(Beginning of EXTRACT)
Who among us in the course of a chore-filled day has not stopped by the post office and applied for a passport? Absent the seal of the United States and a small photograph of oneself, what would distinguish this otherwise unassuming document? Yet with it one can pass formidable borders and return safely home.
A passport notwithstanding, the notion that this weekend we might attend a house of worship other than our own suggests other kinds of borders, and ones we rarely cross.
After all, if we are sectarian in our professions of faith, and most of us are, what would compel us to attend a house of worship other than our own? A wedding invitation, funeral, or confirmation might occasionally draw us in, though social obligations once fulfilled are typically bound by faith and custom and lead quickly back to familiar devotions.
Secure and friendly
But such ventures may be well worth the effort. By knowing more of the religion and culture of others, might not those we call neighbors, friends, or business associates become more accessible to us? And might not they, in turn, feel more secure and friendly toward us? And what of those with whom we are not so friendly? Would we be diminished in our humanity were we to understand more fully the stranger in our midst?
(End of EXTRACT)
In the passage on visiting other houses of worship, which occasions might sometimes draw people into a house of worship other than their own?
(Beginning of DATA)
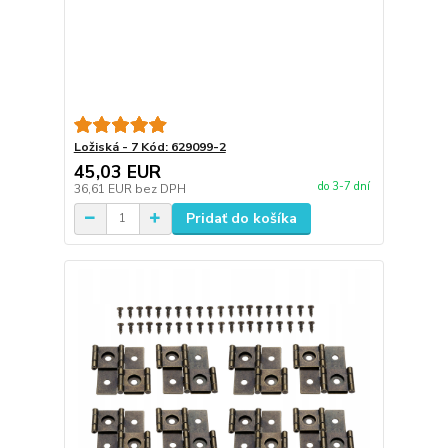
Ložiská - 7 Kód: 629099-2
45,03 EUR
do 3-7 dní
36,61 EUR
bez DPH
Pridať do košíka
(End of DATA)
(Beginning of DATA)
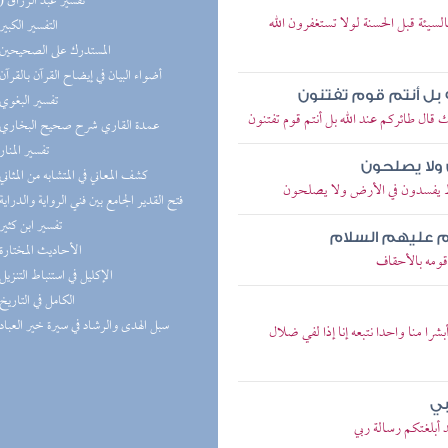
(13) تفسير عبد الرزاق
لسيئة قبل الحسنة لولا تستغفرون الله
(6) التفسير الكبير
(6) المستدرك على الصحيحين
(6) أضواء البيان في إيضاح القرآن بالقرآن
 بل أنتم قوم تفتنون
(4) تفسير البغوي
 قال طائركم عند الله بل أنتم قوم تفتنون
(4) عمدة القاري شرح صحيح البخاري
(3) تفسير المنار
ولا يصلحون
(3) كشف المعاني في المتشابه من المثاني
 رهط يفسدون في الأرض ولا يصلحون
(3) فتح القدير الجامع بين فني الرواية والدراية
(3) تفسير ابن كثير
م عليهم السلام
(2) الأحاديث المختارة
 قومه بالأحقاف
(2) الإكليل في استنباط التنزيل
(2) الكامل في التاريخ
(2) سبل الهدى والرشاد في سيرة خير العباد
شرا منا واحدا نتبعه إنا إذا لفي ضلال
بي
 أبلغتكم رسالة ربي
(End of DATA)
(Beginning of DATA)
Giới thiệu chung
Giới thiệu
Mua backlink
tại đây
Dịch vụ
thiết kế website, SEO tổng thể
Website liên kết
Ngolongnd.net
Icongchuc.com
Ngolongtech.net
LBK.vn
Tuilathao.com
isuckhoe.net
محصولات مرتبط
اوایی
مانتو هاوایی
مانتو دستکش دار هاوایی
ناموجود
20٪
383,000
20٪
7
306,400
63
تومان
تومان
(End of DATA)
- FINISHED TASK:
A wedding invitation, funeral, or confirmation.